§ **Exercise**
Find every line in the records below that contains the word "lines", and copy each such line.

§ **Data extract**
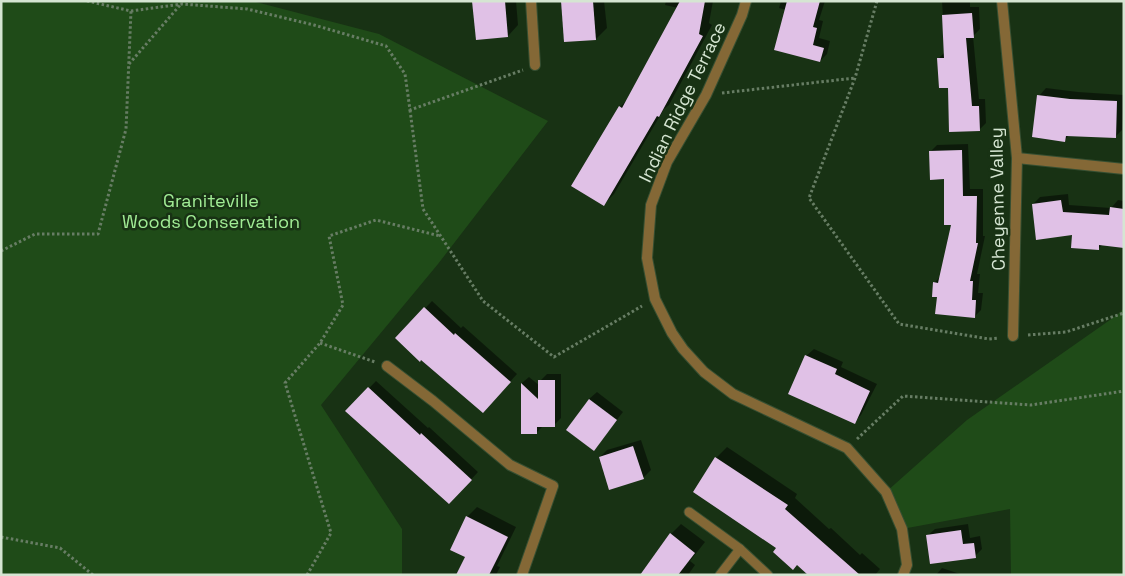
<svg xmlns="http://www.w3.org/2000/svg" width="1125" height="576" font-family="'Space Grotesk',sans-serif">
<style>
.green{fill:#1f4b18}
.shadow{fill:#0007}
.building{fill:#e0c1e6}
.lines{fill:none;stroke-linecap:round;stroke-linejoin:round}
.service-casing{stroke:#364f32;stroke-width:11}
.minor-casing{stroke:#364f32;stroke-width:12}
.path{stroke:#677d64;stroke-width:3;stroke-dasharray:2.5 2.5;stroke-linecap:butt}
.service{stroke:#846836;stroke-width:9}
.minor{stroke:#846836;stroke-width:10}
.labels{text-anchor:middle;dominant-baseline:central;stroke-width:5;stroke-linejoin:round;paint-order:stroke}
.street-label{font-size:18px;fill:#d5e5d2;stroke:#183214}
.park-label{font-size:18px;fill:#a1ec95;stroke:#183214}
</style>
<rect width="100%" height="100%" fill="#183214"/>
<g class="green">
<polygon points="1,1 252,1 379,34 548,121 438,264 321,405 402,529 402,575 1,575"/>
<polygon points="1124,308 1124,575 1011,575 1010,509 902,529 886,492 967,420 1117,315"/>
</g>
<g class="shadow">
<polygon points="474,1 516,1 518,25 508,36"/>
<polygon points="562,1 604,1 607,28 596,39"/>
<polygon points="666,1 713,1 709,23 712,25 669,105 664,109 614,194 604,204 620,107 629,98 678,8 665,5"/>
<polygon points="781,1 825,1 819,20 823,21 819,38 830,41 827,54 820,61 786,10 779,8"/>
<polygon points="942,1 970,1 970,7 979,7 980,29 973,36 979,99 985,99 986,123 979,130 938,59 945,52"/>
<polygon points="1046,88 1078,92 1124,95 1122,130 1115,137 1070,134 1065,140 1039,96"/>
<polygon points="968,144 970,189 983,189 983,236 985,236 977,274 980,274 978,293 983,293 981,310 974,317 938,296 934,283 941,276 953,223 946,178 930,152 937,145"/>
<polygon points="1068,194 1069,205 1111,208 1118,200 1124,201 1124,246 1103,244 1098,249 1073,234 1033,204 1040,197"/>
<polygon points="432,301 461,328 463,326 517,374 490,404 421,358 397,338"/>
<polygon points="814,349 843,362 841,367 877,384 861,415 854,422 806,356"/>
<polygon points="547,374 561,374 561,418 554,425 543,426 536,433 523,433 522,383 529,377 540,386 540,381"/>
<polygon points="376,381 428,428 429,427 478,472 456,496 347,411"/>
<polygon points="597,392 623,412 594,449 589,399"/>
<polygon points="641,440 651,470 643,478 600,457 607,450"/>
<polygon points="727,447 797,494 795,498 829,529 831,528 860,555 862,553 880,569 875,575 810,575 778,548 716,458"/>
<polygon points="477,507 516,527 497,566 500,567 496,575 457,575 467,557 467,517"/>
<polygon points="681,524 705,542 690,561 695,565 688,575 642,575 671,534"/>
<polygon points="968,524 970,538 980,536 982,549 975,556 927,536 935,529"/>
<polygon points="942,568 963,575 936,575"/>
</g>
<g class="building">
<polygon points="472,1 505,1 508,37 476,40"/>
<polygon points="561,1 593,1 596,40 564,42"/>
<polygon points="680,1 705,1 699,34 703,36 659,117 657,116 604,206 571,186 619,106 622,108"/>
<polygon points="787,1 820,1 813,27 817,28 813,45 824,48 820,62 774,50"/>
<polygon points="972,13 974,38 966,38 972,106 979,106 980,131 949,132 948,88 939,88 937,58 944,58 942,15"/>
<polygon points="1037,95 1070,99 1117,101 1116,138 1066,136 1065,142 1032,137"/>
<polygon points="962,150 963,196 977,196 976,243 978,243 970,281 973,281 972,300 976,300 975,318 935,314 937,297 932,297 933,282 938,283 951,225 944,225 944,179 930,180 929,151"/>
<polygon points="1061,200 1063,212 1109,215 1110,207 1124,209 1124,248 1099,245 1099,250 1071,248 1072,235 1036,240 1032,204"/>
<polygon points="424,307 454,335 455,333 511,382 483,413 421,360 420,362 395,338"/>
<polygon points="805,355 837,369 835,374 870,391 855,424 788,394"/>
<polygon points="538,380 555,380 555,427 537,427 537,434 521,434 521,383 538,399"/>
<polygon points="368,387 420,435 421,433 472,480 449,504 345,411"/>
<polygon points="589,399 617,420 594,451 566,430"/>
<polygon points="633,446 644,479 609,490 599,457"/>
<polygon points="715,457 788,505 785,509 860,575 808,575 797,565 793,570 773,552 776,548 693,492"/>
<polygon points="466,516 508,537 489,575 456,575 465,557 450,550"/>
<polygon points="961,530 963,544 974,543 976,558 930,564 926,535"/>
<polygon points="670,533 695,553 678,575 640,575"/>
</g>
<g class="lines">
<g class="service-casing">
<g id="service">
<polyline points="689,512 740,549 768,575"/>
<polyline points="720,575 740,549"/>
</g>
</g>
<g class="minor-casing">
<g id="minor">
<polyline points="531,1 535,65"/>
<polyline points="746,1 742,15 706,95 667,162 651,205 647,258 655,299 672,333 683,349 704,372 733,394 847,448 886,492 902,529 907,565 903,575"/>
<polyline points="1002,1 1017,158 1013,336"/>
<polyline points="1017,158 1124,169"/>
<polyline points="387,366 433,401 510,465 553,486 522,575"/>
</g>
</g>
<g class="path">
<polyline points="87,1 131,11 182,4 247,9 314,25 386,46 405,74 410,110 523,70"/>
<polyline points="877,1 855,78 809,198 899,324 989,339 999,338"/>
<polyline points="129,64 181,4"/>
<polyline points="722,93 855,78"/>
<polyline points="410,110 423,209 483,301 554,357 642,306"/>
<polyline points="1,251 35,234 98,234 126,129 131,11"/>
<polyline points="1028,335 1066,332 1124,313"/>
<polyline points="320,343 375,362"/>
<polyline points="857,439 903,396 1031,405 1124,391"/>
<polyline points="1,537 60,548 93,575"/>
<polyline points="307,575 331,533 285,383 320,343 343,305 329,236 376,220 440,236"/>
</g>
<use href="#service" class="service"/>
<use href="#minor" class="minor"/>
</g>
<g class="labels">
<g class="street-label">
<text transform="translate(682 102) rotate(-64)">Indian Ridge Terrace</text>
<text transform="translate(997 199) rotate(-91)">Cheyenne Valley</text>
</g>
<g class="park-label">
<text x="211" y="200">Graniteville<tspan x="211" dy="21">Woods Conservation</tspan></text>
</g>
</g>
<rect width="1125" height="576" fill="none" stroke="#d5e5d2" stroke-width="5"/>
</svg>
* * *
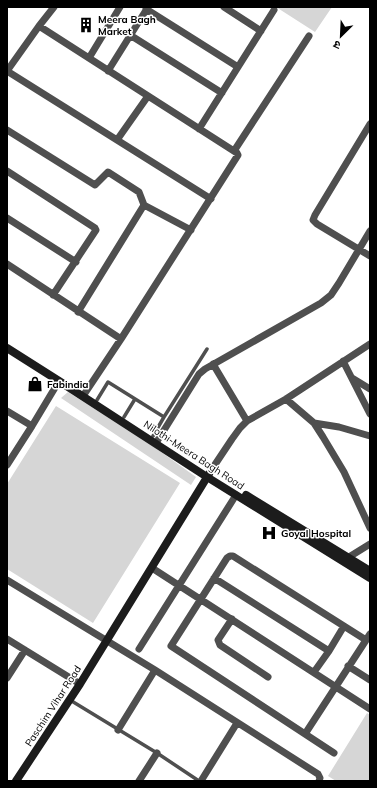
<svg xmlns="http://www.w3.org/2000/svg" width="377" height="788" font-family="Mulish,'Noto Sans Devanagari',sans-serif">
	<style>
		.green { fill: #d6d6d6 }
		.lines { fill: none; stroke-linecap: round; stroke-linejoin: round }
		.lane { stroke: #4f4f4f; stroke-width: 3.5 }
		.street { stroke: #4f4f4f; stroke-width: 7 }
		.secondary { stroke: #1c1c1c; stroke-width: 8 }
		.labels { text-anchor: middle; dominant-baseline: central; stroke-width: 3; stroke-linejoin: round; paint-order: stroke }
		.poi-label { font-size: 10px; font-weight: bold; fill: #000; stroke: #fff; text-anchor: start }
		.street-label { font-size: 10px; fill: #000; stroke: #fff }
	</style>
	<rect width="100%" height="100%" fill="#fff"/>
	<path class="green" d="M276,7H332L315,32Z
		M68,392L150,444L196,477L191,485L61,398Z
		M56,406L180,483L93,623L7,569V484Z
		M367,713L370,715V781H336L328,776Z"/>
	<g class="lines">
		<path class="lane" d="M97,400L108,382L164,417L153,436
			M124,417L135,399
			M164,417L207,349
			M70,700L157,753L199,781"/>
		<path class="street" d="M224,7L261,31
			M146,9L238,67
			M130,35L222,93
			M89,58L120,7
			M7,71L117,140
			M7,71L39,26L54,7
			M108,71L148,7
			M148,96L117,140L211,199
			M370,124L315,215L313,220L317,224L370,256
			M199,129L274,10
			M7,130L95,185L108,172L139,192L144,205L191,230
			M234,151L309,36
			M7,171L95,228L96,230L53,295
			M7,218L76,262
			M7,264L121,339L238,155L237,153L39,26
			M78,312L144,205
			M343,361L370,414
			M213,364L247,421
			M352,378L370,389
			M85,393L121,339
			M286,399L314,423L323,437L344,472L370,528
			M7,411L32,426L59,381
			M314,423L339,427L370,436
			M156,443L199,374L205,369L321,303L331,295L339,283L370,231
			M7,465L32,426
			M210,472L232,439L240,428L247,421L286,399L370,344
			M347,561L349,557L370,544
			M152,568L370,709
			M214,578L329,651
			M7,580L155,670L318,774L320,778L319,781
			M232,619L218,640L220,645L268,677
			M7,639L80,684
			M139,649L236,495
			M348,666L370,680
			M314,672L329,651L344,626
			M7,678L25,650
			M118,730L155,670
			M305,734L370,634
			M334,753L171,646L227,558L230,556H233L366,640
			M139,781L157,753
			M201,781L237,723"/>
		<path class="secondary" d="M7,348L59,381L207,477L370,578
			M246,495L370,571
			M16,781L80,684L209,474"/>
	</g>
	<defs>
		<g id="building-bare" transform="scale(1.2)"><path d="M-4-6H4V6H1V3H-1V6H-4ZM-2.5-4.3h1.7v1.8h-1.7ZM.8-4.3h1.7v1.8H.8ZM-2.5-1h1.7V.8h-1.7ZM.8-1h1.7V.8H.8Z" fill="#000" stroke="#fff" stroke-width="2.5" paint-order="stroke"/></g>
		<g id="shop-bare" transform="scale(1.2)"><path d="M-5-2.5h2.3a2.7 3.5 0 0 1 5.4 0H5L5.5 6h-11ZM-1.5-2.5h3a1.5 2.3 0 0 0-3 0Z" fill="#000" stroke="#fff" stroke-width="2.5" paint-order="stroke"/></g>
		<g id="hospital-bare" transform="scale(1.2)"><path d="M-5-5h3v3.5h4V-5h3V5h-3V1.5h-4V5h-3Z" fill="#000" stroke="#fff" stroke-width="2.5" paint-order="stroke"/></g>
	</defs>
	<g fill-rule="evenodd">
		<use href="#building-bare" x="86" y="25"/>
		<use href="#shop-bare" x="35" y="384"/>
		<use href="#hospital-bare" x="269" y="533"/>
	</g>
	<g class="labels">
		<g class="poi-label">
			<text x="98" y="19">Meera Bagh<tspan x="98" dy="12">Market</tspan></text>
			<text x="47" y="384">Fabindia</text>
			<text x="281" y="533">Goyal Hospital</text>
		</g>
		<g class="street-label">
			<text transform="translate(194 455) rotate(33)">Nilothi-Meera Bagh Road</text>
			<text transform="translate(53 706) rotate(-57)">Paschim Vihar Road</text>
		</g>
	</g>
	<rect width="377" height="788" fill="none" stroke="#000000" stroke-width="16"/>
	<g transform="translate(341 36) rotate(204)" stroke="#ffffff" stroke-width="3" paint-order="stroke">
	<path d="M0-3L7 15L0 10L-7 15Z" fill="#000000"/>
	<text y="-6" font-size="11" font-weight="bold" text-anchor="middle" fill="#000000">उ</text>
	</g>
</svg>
...
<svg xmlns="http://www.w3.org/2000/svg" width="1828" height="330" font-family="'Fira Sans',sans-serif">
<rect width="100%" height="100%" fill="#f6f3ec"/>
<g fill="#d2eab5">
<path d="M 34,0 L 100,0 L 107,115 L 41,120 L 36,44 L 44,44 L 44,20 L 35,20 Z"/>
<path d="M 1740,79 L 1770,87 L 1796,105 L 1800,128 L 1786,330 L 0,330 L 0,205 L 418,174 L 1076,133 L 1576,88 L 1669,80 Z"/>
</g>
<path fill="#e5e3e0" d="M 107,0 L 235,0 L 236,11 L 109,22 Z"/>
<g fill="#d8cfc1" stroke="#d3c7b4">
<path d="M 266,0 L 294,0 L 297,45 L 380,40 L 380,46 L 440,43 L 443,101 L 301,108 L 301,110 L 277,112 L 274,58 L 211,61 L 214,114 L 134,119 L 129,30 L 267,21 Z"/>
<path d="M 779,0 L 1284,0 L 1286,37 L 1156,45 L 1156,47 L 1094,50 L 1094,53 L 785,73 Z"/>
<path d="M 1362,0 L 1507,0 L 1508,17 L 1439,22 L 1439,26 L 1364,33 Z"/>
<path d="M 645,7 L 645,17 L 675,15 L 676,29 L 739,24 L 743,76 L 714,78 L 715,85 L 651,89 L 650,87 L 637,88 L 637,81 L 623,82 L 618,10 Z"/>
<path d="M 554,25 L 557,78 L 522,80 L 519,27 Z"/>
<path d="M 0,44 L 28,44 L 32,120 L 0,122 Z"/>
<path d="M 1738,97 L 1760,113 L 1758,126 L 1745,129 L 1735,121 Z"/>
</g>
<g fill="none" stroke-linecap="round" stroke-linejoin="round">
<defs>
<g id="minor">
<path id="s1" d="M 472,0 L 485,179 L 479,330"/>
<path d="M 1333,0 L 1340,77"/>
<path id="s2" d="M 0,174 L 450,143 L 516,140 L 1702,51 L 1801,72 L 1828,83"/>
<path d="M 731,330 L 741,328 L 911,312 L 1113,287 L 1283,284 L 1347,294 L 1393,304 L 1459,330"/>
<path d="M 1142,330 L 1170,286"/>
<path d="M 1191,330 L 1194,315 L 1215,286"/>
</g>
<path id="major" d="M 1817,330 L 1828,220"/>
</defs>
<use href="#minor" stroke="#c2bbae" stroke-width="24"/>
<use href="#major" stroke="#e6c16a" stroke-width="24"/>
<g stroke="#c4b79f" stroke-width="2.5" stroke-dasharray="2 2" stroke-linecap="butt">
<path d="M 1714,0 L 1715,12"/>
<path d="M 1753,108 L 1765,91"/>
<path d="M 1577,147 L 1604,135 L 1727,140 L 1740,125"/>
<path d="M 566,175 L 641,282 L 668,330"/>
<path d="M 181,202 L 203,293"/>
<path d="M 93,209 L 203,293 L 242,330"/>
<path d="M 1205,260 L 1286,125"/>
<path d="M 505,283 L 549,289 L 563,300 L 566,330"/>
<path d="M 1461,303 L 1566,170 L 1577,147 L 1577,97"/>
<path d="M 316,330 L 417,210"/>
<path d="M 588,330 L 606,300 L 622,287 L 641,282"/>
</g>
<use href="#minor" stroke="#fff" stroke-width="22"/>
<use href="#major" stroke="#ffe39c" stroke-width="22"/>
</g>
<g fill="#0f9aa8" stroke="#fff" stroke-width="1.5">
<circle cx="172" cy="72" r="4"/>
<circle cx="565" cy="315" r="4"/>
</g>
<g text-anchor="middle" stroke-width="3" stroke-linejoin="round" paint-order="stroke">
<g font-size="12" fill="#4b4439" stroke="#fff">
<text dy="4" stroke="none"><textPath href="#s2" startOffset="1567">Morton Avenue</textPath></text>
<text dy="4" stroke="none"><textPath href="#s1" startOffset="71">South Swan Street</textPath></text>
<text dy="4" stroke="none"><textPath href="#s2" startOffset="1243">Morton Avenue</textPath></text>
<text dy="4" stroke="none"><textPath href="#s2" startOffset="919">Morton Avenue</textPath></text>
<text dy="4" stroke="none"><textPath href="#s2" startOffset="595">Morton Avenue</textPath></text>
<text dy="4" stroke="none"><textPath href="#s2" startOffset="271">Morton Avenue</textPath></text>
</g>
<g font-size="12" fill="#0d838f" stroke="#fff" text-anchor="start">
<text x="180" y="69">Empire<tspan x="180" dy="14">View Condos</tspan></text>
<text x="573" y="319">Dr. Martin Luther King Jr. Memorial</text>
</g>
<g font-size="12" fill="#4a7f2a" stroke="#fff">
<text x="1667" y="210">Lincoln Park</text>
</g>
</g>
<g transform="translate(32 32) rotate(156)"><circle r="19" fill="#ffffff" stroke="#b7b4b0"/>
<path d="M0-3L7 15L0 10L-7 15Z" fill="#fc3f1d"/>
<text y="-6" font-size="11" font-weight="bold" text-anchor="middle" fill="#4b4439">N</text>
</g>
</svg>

§ **Finished task**
.lines{fill:none;stroke-linecap:round;stroke-linejoin:round}
<g class="lines">
		.lines { fill: none; stroke-linecap: round; stroke-linejoin: round }
	<g class="lines">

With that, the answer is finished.